Frequently Asked Questions
- Why isn’t there a single global mempool shared by all nodes? +
- Because pending state is a networking and local‑policy problem, not a consensus problem: confirmation (what’s in the chain) is agreed by consensus, but which unconfirmed transactions a node has depends on when peers heard them, local admission/relay policies, and recent chain history, so nodes can legitimately have different mempools.
- How does the mempool determine transaction ordering and influence fees? +
- The mempool is where transactions compete for scarce block space, so nodes and miners typically order candidates by the parameters that best predict block revenue (feerate, gas parameters, tips) while also respecting dependencies; that local ordering directly shapes which transactions are attractive to include next.
- What can make a pending transaction disappear from a node’s mempool before it’s included in a block? +
- A transaction can leave a mempool because it was confirmed, explicitly replaced, evicted to free space, invalidated by a chain reorganization, or expired by chain‑specific freshness rules (for example Solana checks recent blockhash age); nodes generally revalidate pending transactions when the tip changes.
- How does replace‑by‑fee (RBF) work in practice, and why isn’t it simply 'the higher fee replaces the lower'? +
- Replacement is cluster‑aware and more than just “higher fee wins”: Bitcoin Core’s policy requires a replacement to improve the mempool’s feerate diagram (and typically to pay at least the total fees of what it replaces and cover relay bump), so nodes may reject replacements that don’t strictly improve expected block revenue; the exact tie‑breaking and measurement details are complex and not fully specified in high‑level docs.

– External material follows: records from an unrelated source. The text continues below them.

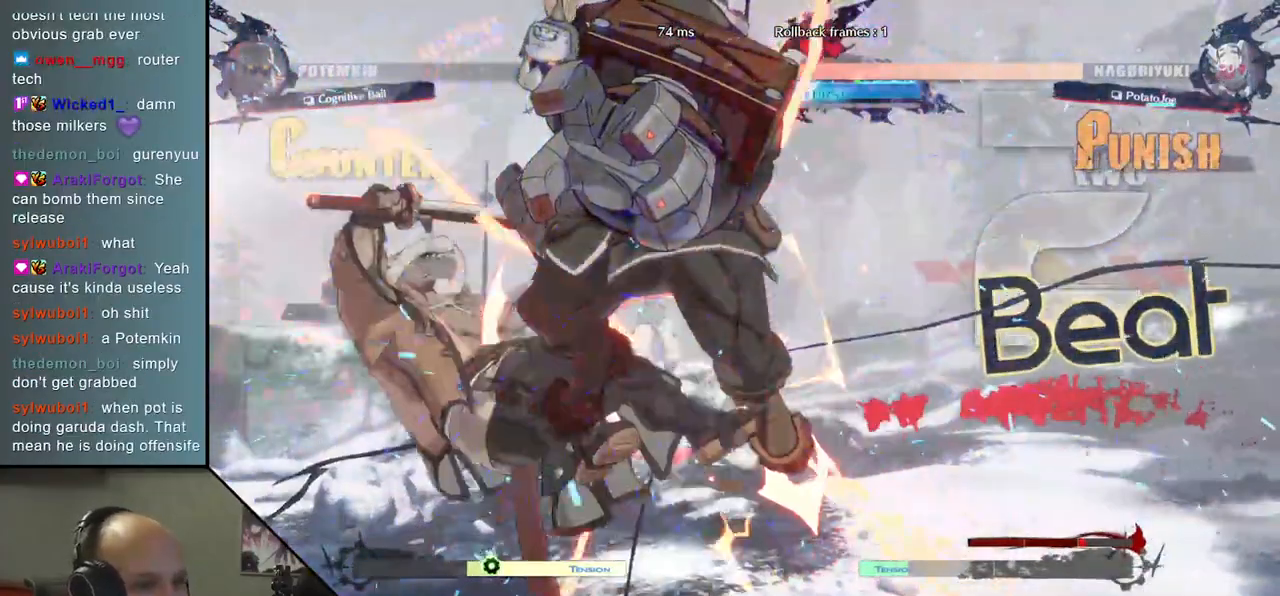
{"buttons": [], "left_stick": "down-left", "events": [[50, "left_stick", "left"], [450, "left_stick", "down-left"]]}
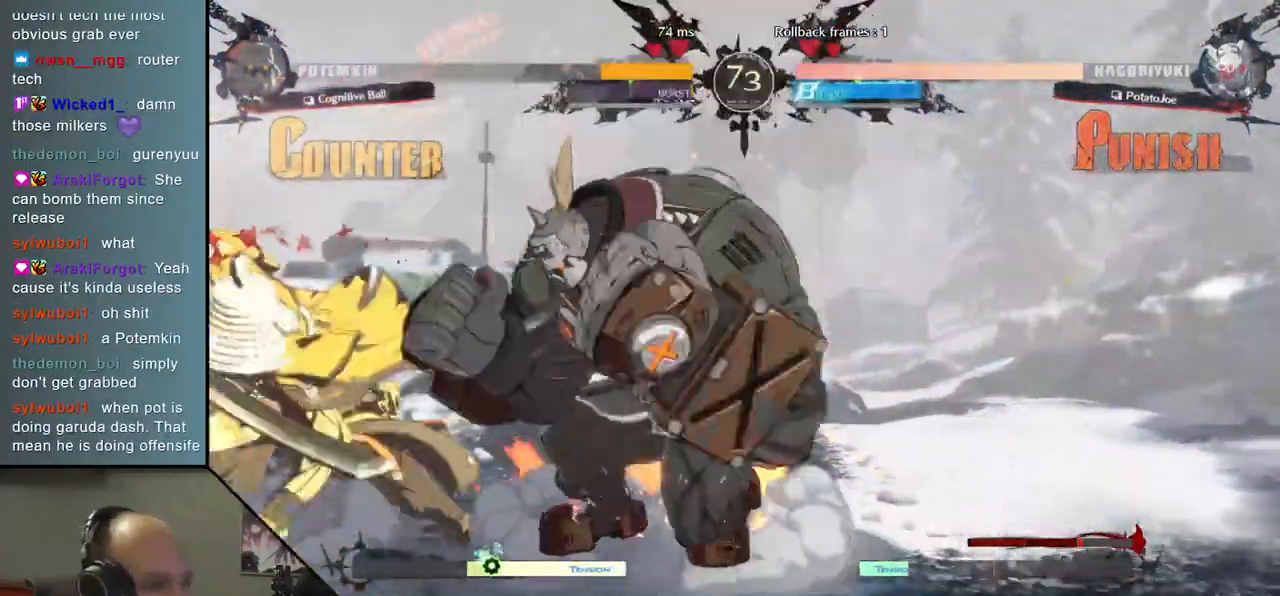
{"buttons": [], "left_stick": "left", "events": [[183, "left_stick", "up"], [367, "left_stick", "down-left"], [500, "left_stick", "left"]]}
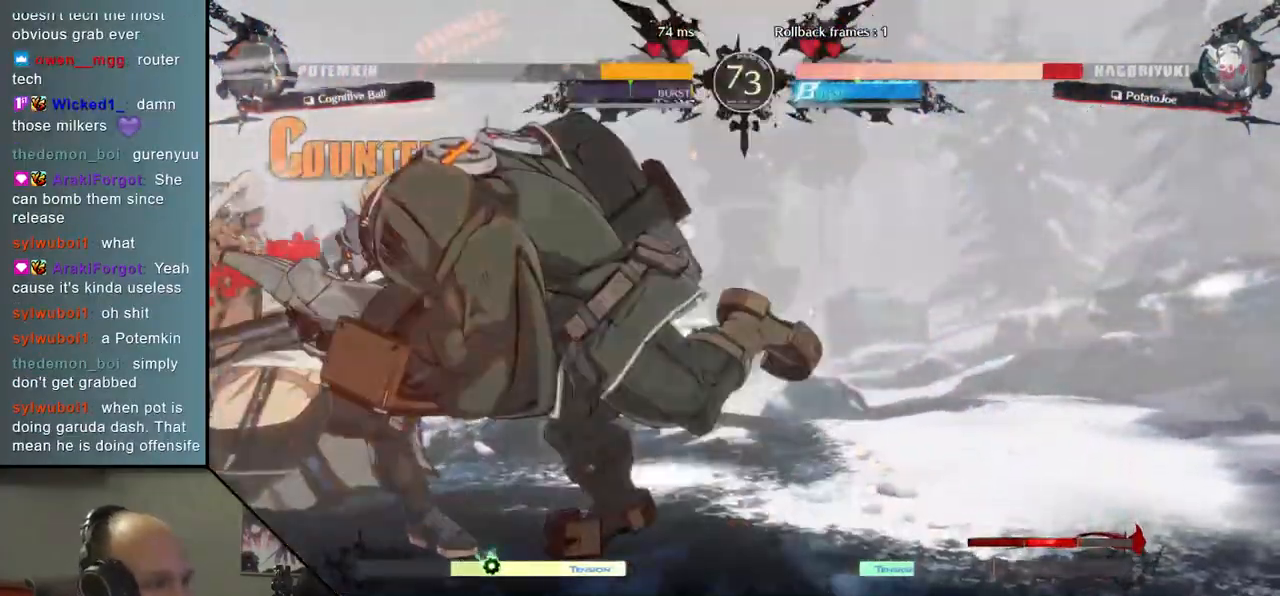
{"buttons": [], "left_stick": "down-left", "events": [[150, "left_stick", "down-left"]]}
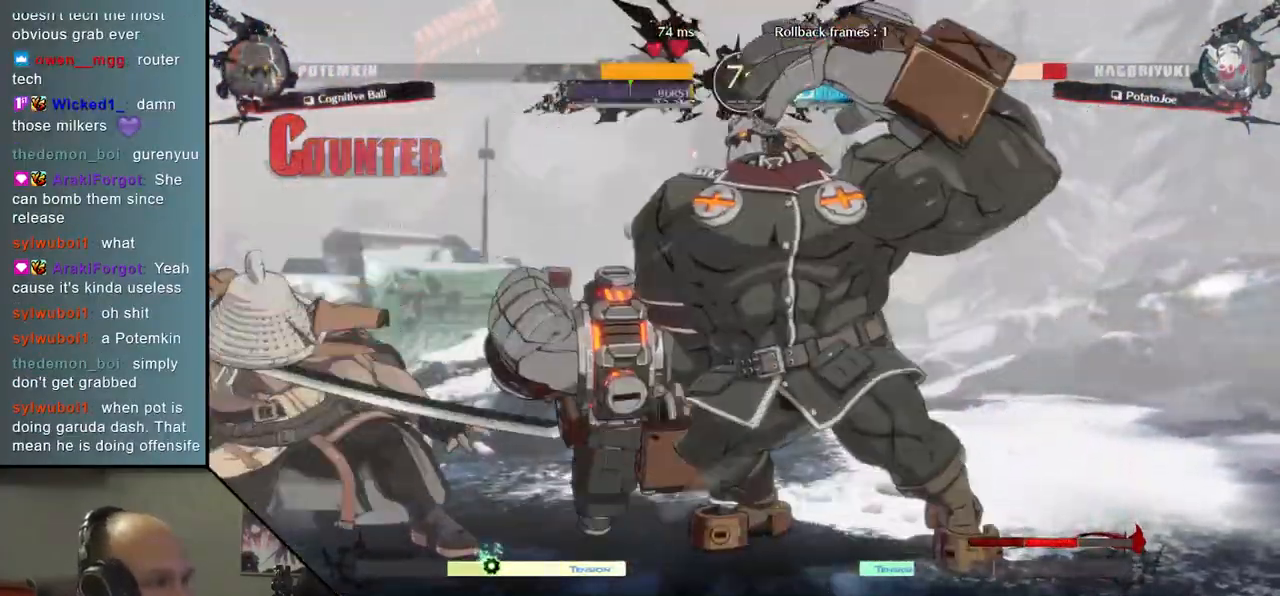
{"buttons": [], "left_stick": "down-left", "events": []}
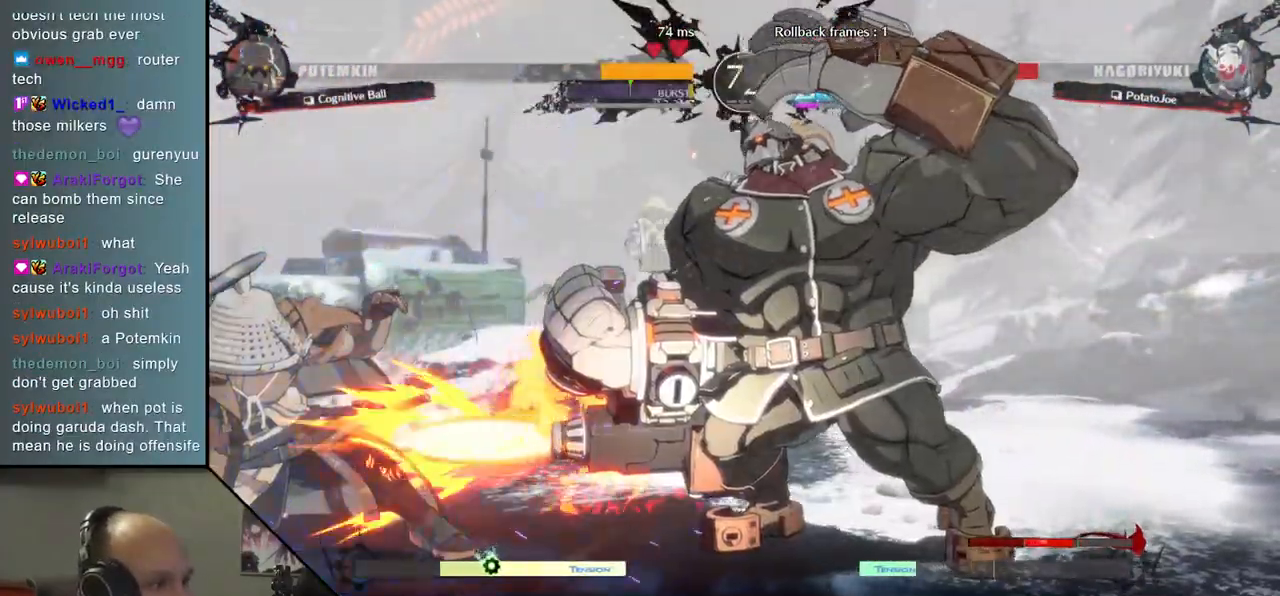
{"buttons": [], "left_stick": "down-left", "events": []}
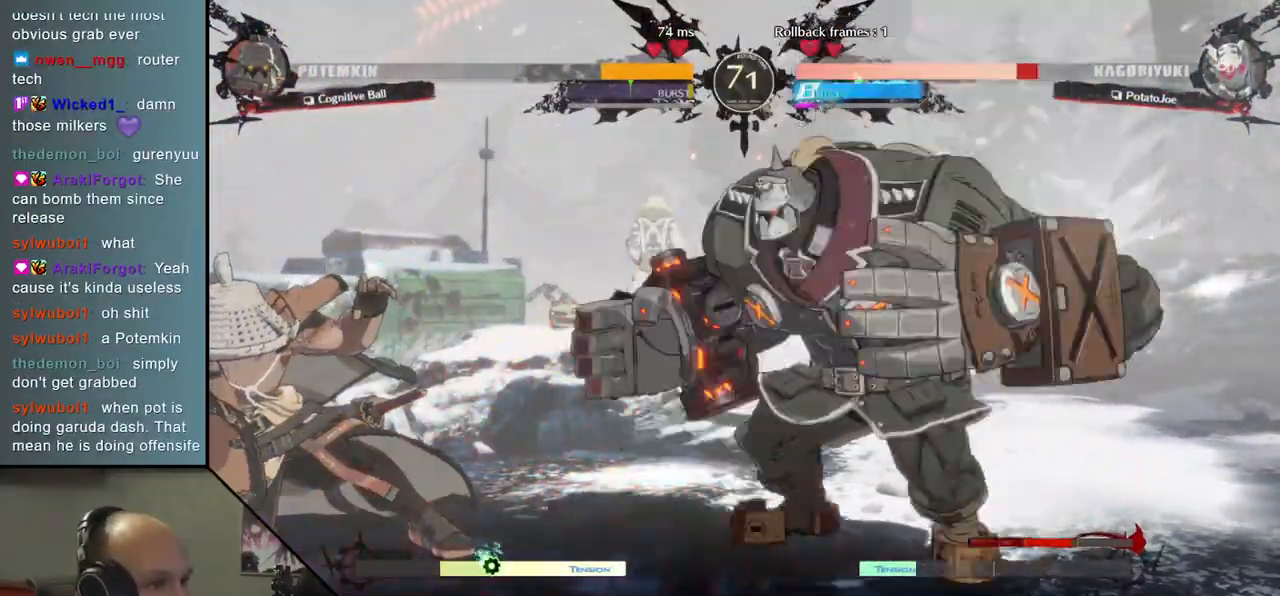
{"buttons": [], "left_stick": "down-left", "events": []}
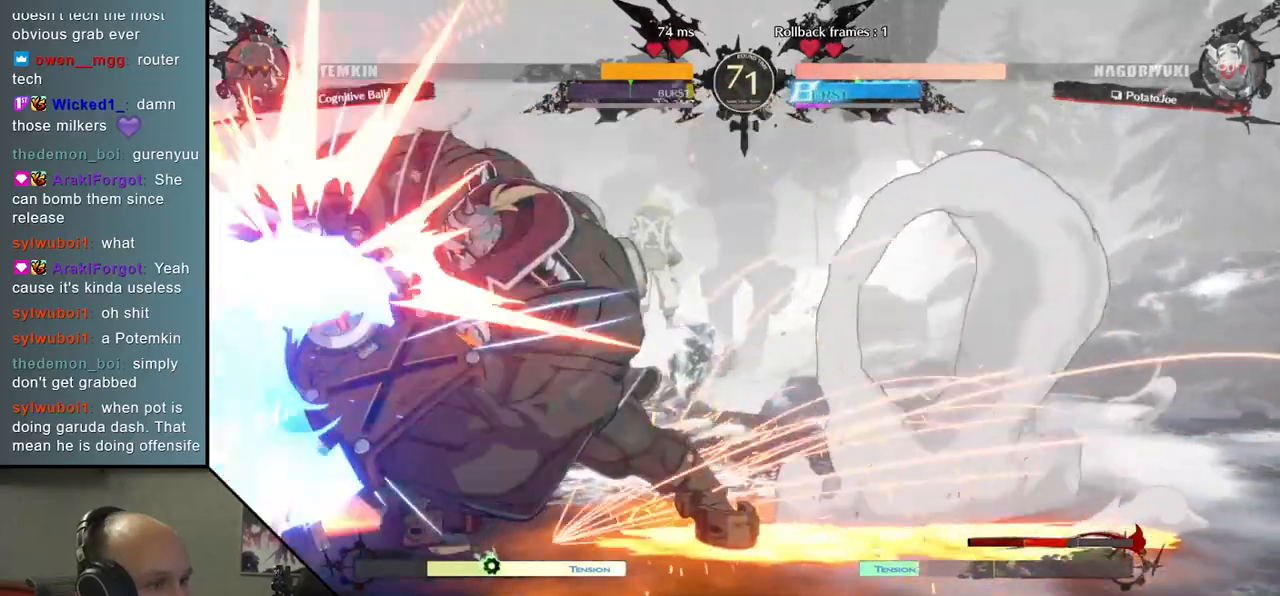
{"buttons": [], "left_stick": "down-left", "events": [[383, "L2", "down"], [433, "L2", "up"]]}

- How do mempool designs differ between UTxO‑based blockchains (like Bitcoin) and account‑based chains (like Ethereum)? +
- UTxO chains emphasize input‑spending dependencies (parent/child clusters and ancestor/descendant tracking), while account‑based chains emphasize per‑account sequencing (nonces) and often expose separate pending/queued or ready/future queues; mempool structures and policies are designed around those differing constraints.
- Does mempool visibility create MEV, and how do private relays (like Flashbots) change that dynamic? +
- Public mempools expose users’ pending intents and so enable frontrunning, sandwiching, and other MEV strategies; private submission channels and bundle relays (for example Flashbots) aim to reduce some public‑mempool predation but change who sees and can profit from order flow, creating tradeoffs between openness and protection.
- What happens when a node’s mempool fills up — how are transactions evicted and what policies prevent churn? +
- When demand exceeds capacity nodes evict low‑value transactions; Bitcoin Core removes the 'worst' chunk (per its cluster ordering), raises a rolling minimum feerate to prevent immediate re‑entry (the floor decays over time), and enforces cluster size limits (e.g., clusters must not exceed 64 transactions or 101 kVb), though exact eviction selection heuristics have implementation nuances.
- Are mempool transactions preserved when a node restarts, or do they get lost? +
- Persistence across restarts is implementation‑dependent rather than protocol‑mandated: some clients may drop pending transactions on shutdown (the Cardano Haskell reference discards them), while others may persist some state, so you cannot assume mempool contents survive a node restart unless the client documents that behavior.